10. OUTCOME & LEARNINGS

What this project revealed about content systems

The Knowledge Base shipped as a complete feature: public page, panel management, multilingual support, custom domain, elastic search, reactions, analytics, and migration from third-party tools. It became one of UserGuiding's most used features for teams with support-heavy products.

Key Learnings

Content and language are orthogonal axes

An article's existence and its language versions are separate concerns. Conflating them, treating 'article' and 'English version of article' as the same thing, would have broken the entire localization model. Getting this distinction right at the IA level prevented countless UI problemsdownstream.

Status systems need a source of truth

When content has multiple statuses at multiple levels (article status, language version status, category status derived from article statuses), there has to be a single clear rule for how they compose. Defining this rule explicitly (and mapping every edge case) was the most important design work in the project.

Role permissions change what 'the same UI means

An Editor and an Admin looking at the same article editor see a different set of available actions. Designing for this without creating two separate interfaces, and without making either user feel like something is broken, required
careful thinking about progressive disclosure and state visibility.

Analytics should answer questions, not just show data

The reports system was designed around specific questions product teams actually ask: 'What are my users searching for that they can't find?' and 'Which articles are actually helping?' Designing from the question, not from the data, made the reporting UI significantly more useful.
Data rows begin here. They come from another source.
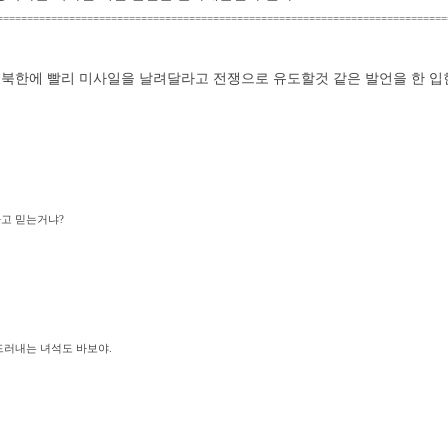
===========================================================================
북한에 빨리 미사일을 날려달라고 전쟁으로 유도할것 같은 발언을 한 
다고 믿는거냐?
드러내는 녀석도 바보야.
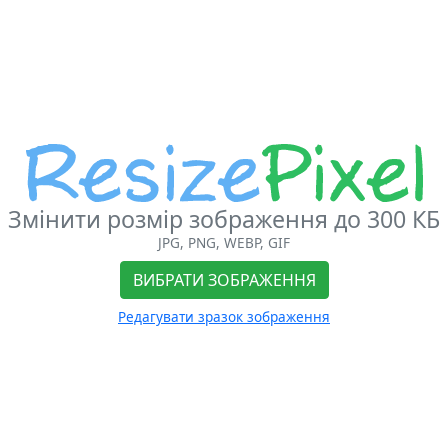
Змінити розмір зображення до 300 КБ
JPG, PNG, WEBP, GIF
ВИБРАТИ ЗОБРАЖЕННЯ
Редагувати зразок зображення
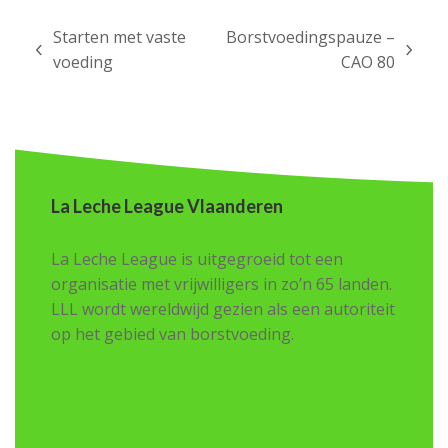
Starten met vaste
Borstvoedingspauze –
previous
next
voeding
CAO 80
post:
post:
La Leche League Vlaanderen
La Leche League is uitgegroeid tot een
organisatie met vrijwilligers in zo’n 65 landen.
LLL wordt wereldwijd gezien als een autoriteit
op het gebied van borstvoeding.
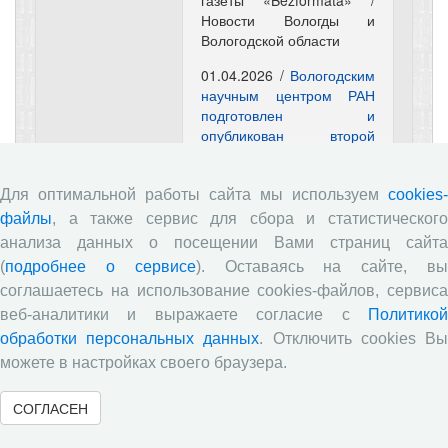
газеты «Bezformata» /
Новости Вологды и
Вологодской области
01.04.2026 /
Вологодским
научным центром РАН
подготовлен и
опубликован второй
выпуск аналитического
доклада, посвященный
мониторингу социально-
Для оптимальной работы сайта мы используем
cookies-
трудовой сферы регионов
файлы
, а также сервис для сбора и статистического
Северо-Запада России
/
анализа данных о посещении Вами страниц сайта
Официальный сайт
(
подробнее о сервисе
). Оставаясь на сайте, в
газеты «Bezformata» /
соглашаетесь на использование cookies-файлов, сервиса
Новости Вологды и
Вологодской области
веб-аналитики и выражаете согласие с
Политикой
обработки персональных данных
. Отключить cookies В
01.04.2026 /
Опубликован
можете в настройках своего браузера.
новый выпуск журнала
«Проблемы развития
СОГЛАСЕН
территории» (Т. 30, № 2,
2026)
/ Официальный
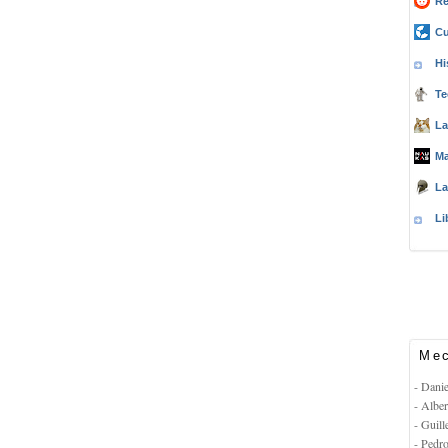
Re
Cu
Hi
Te
La
Ma
La
Li
Mec
- Dani
- Albe
- Guil
- Pedr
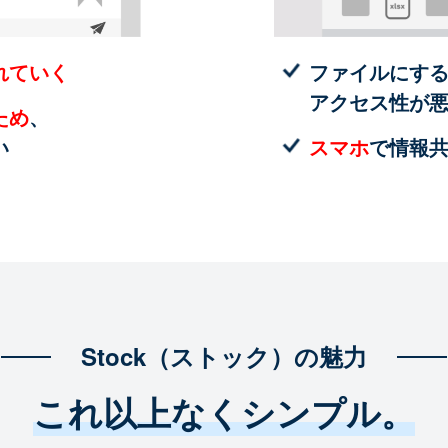
れていく
ファイルにす
アクセス性が
ため
、
い
スマホ
で情報
Stock（ストック）の魅力
これ以上なくシンプル。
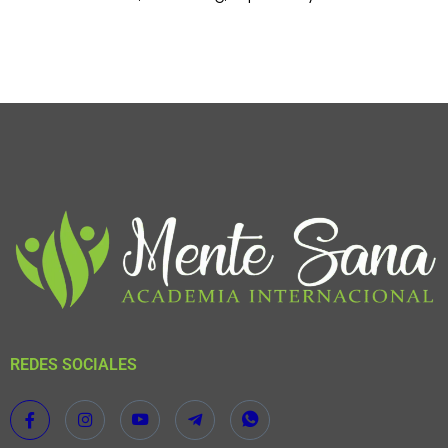
REDES SOCIALES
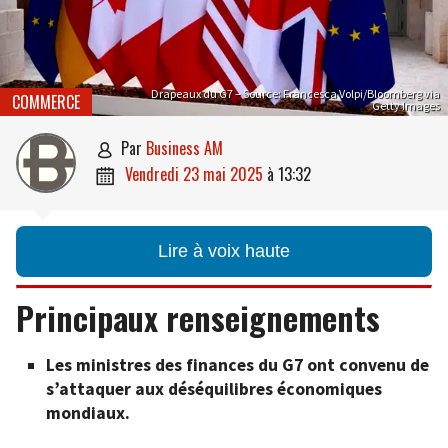
Drapeaux du G7 – Source: Francesca Volpi/Bloomberg via
COMMERCE
Getty Images
par
Business AM

vendredi 23 mai 2025
à
13:32

Lire à voix haute
Principaux renseignements
Les ministres des finances du G7 ont convenu de
s’attaquer aux déséquilibres économiques
mondiaux.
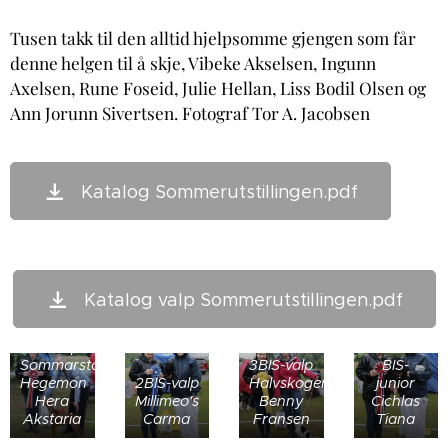
Tusen takk til den alltid hjelpsomme gjengen som får
denne helgen til å skje, Vibeke Akselsen, Ingunn
Axelsen, Rune Foseid, Julie Hellan, Liss Bodil Olsen og
Ann Jorunn Sivertsen. Fotograf Tor A. Jacobsen
Katalog Sommerutstillingen.pdf
Katalog valp Sommerutstillingen.pdf
BIS-valp
Sommarstadens
3BIS-valp
BIS-
Hegemon
2BIS-valp
Halvskogen's
junior
Hera
Millimeo's
Benny
Cichlas
Akstaria
Carma
Fransen
Tiana
3BIS-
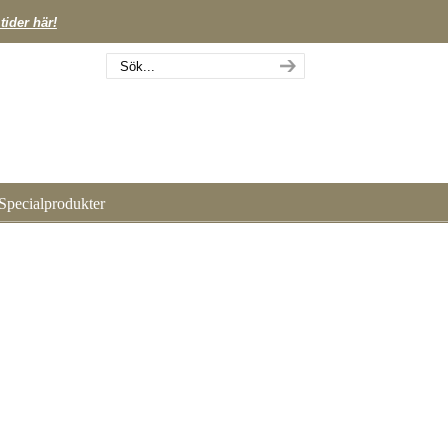
tider här!
Specialprodukter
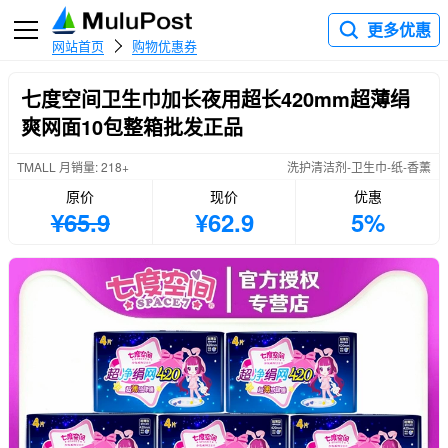
更多优惠
网站首页
购物优惠券
七度空间卫生巾加长夜用超长420mm超薄绢
爽网面10包整箱批发正品
TMALL 月销量: 218+
洗护清洁剂-卫生巾-纸-香薰
原价
现价
优惠
¥65.9
¥62.9
5%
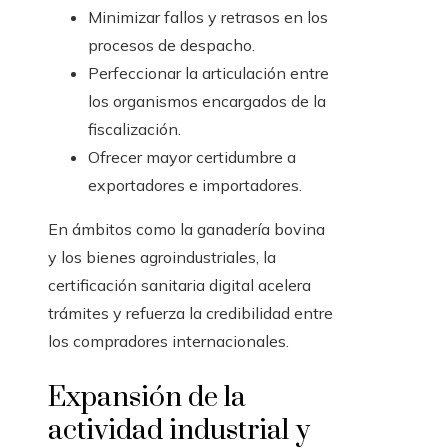
Minimizar fallos y retrasos en los
procesos de despacho.
Perfeccionar la articulación entre
los organismos encargados de la
fiscalización.
Ofrecer mayor certidumbre a
exportadores e importadores.
En ámbitos como la ganadería bovina
y los bienes agroindustriales, la
certificación sanitaria digital acelera
trámites y refuerza la credibilidad entre
los compradores internacionales.
Expansión de la
actividad industrial y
Migration is a trust problem, not a technical problem

Users importing content from Intercom or Zendesk are trusting the new system with their existing work. The design of the migration flow had to earn that trust, through transparency, clear expectations, and a recoverable process if something went wrong.

Responsive is not a final step

Building mobile responsiveness into the design from the beginning, not as a post-desktop adaptation, changed decisions about information density, navigation patterns, and component choices across the entire public surface.